Detailed description of the invention
Fig. 1 is a kind of flow chart of leaf disease recognition method based on machine learning algorithm of the invention;
Fig. 2 is apple leaf gray level image (disease geo-radar image) described in the embodiment of the present invention 1;
Fig. 3 is the reinforcing effect figure of Fig. 2 image;
Fig. 4 is the denoising image after Fig. 3 median filtering;
Fig. 5 is the effect picture after Fig. 4 adaptive threshold fuzziness;
Fig. 6 is the preprocessed effect picture with after adaptive threshold fuzziness of Fig. 2;
Fig. 7 is that this disaggregated model is judged as sick effect picture;
Fig. 8 is the effect picture that this disaggregated model is judged as health.
Specific embodiment
To further appreciate that the contents of the present invention, the present invention is described in detail in conjunction with the accompanying drawings and embodiments.
Embodiment 1
In conjunction with Fig. 1, a kind of leaf disease recognition method based on machine learning algorithm of the present embodiment, to apple leaf For carrying out disease recognition, the step of identifying to disease geo-radar image, is as follows:
1) image preprocessing: acquisition apple leaf sample image, the sample image include health and disease geo-radar image, disease Containing disease region and certain healthy area in image, as long as the sample image containing disease region can regard as disease figure Picture, the present embodiment has collected healthy image and each 100 width of disease geo-radar image altogether, and pre-processes to these images.

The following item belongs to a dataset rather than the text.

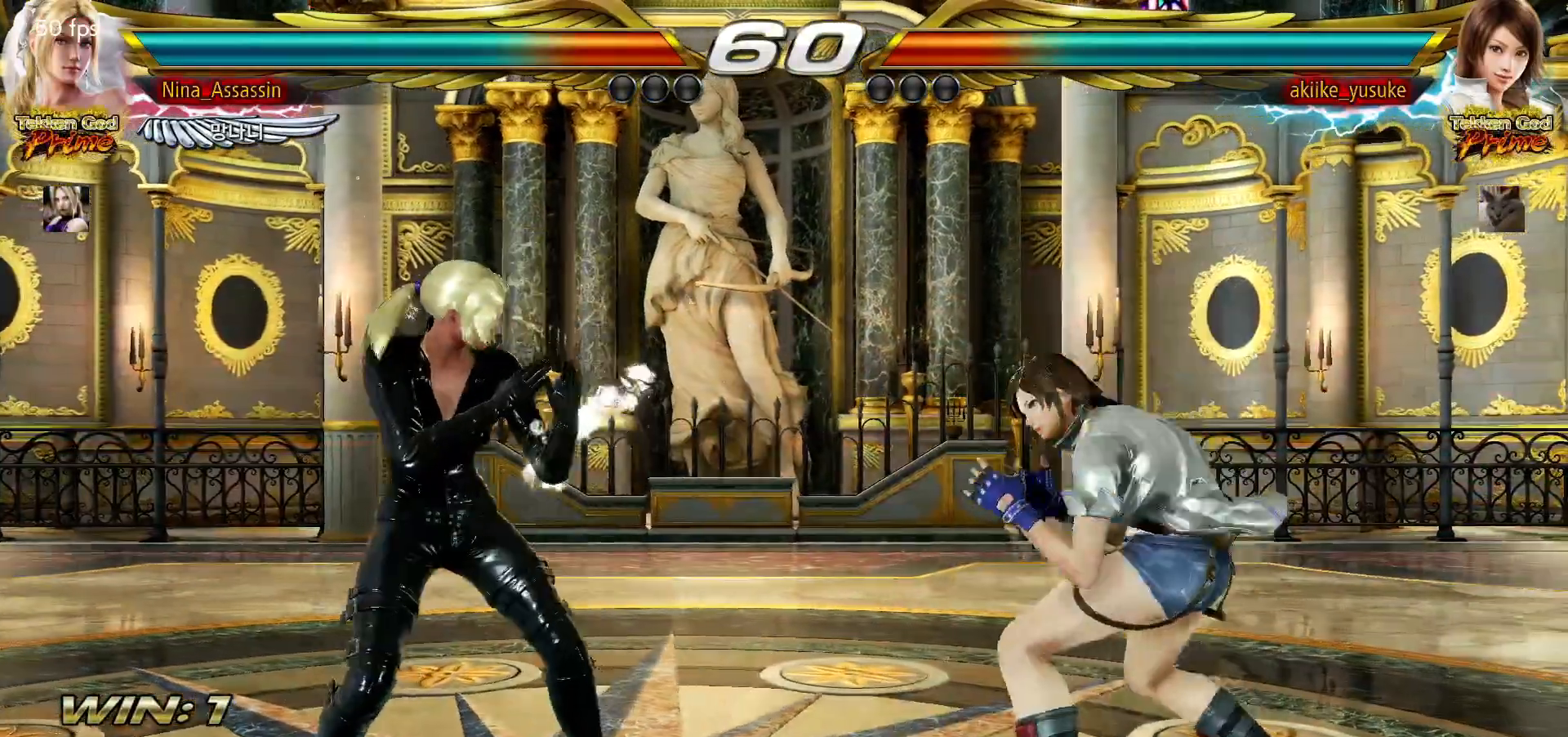
{"dt_ms": 1000, "buttons": [], "left_stick": "left"}
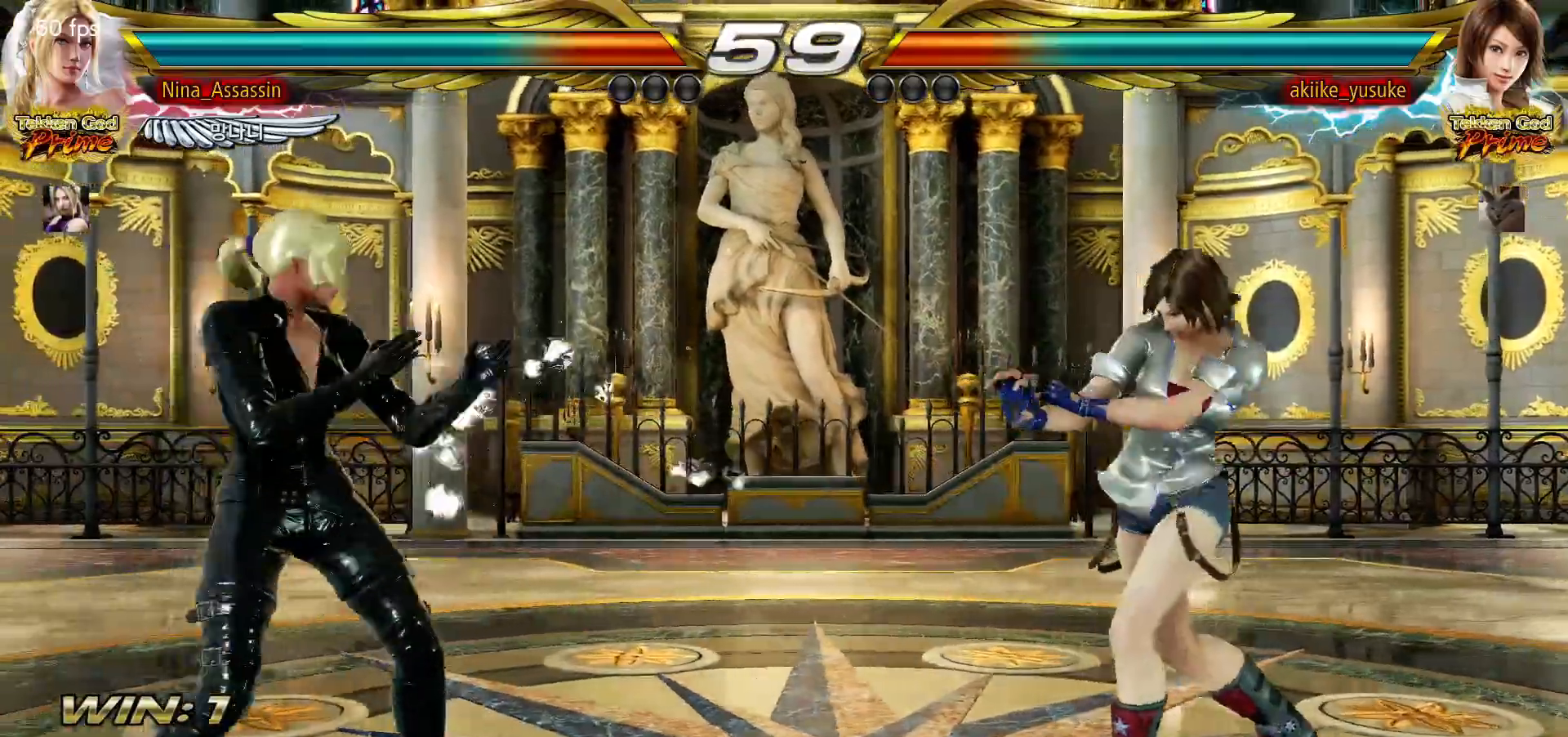
{"dt_ms": 500, "buttons": [], "left_stick": "left", "events": [[117, "left_stick", "right"], [183, "left_stick", "center"], [250, "left_stick", "right"], [333, "left_stick", "center"], [383, "left_stick", "left"], [433, "left_stick", "center"], [500, "left_stick", "left"]]}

Described image preprocessing process are as follows: size adjusting is carried out to sample image size first and gray processing is handled, is obtained Grayscale image as shown in Figure 2 adjusts having a size of 100*100, then carries out figure to gray level image using algorithm of histogram equalization Image intensifying operation, the image enhancement operation process are as follows:
It normalizes the grey scale pixel value k of original image to obtain r firstkAnd calculate each gray-scale distribution probability p (rk), so Afterwards using accumulation transforming function transformation function T () to normalized gray value rkIt is converted to obtain skAnd according to identical gray level by its The gray value of standard is converted to, to obtain equalisedization treated new images, carries out effect such as Fig. 3 of image enhancement acquisition It is shown, the contrast of image, the details of rich image can be improved after above-mentioned processing.The accumulation transforming function transformation function is as follows:
N is sum of all pixels, n in above formulajFor the number of pixels of different grey-scale, L is number of greyscale levels, j=0,1 ..., k.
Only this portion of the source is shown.